You can configure the MSSQL connector to manage access control policies for specific databases, schemas, and tables/views. You can specify lists to include and exclude resources. The connector manages access control policies for resources in the include list and ignores resources in the exclude list. If a resource is in the exclude list, the connector does not manage it, even if it is also in the include list.

Use the following properties to specify comma-separated databases, schemas, and tables/views whose access control should be managed by PolicySync. To manage all resources, do not specify these properties. You can use wildcard characters (*) to match multiple databases, schemas, and tables/views.

Example:

  • Databases: sales_db,production_db,test_*
  • Schemas: sales_db.schema1,sales_db.sales*,production_db.*
  • Tables/Views: sales_db.schema1.table1,sales_db.sales*.orders*,sales_db.schema1.view1

Setup

Warning

  • Values are case-sensitive.
  • Provide fully qualified names for schemas, tables, and views. For example: database.schema.table
  • Replace the example values with your actual resource names.
  • If you leave a property empty, all resources of that type will be managed (unless excluded).

  1. SSH to the instance where Privacera Manager is installed.

  2. Run the following command to open the .yml file to be edited.

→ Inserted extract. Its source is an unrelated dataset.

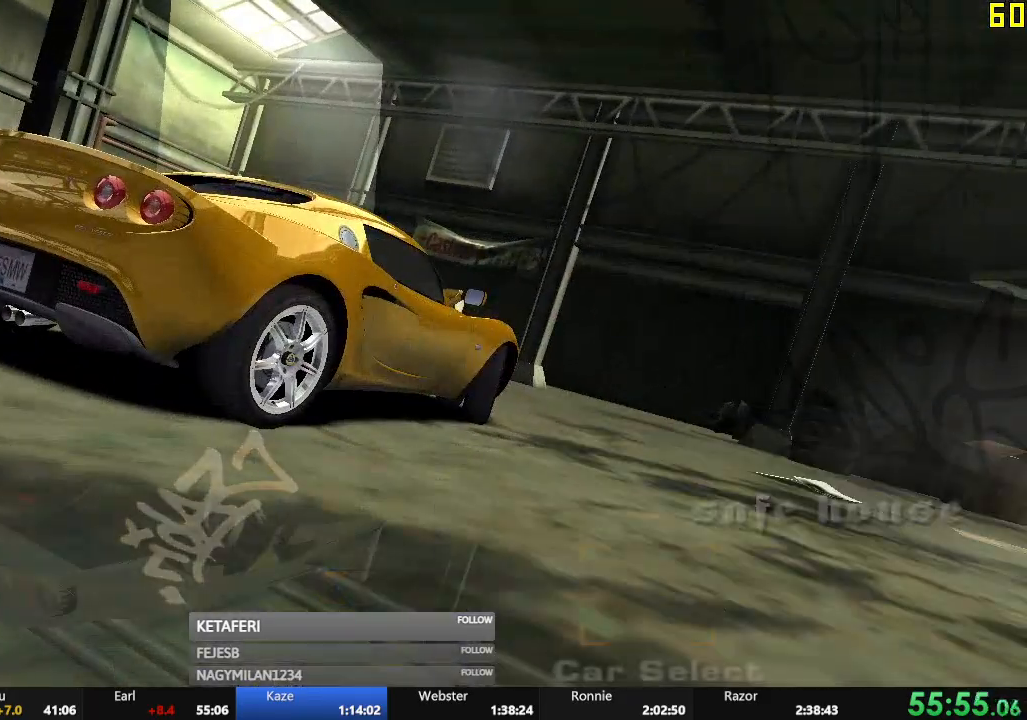
{"buttons": [], "left_stick": "center", "events": [[34, "B", "down"], [100, "B", "up"]]}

    If you have multiple connectors, then replace instance1 with the appropriate connector instance name.

    Bash
    1
    vi ~/privacera/privacera-manager/config/custom-vars/connectors/mssql/instance1/vars.connector.mssql.yml

  3. Set the following properties to enable the connector to manage the permissions for databases, schemas, tables, and views in MSSQL:

    YAML
    1
2
3
4
    CONNECTOR_MSSQL_MANAGE_DATABASE_LIST: "sales_db,production_db"
CONNECTOR_MSSQL_MANAGE_SCHEMA_LIST: "sales_db.schema1,sales_db.sales*"
CONNECTOR_MSSQL_MANAGE_TABLE_LIST: "sales_db.schema1.table1,sales_db.sales*.orders*"
CONNECTOR_MSSQL_MANAGE_VIEW_LIST: "sales_db.schema1.view1,sales_db.sales*.report*"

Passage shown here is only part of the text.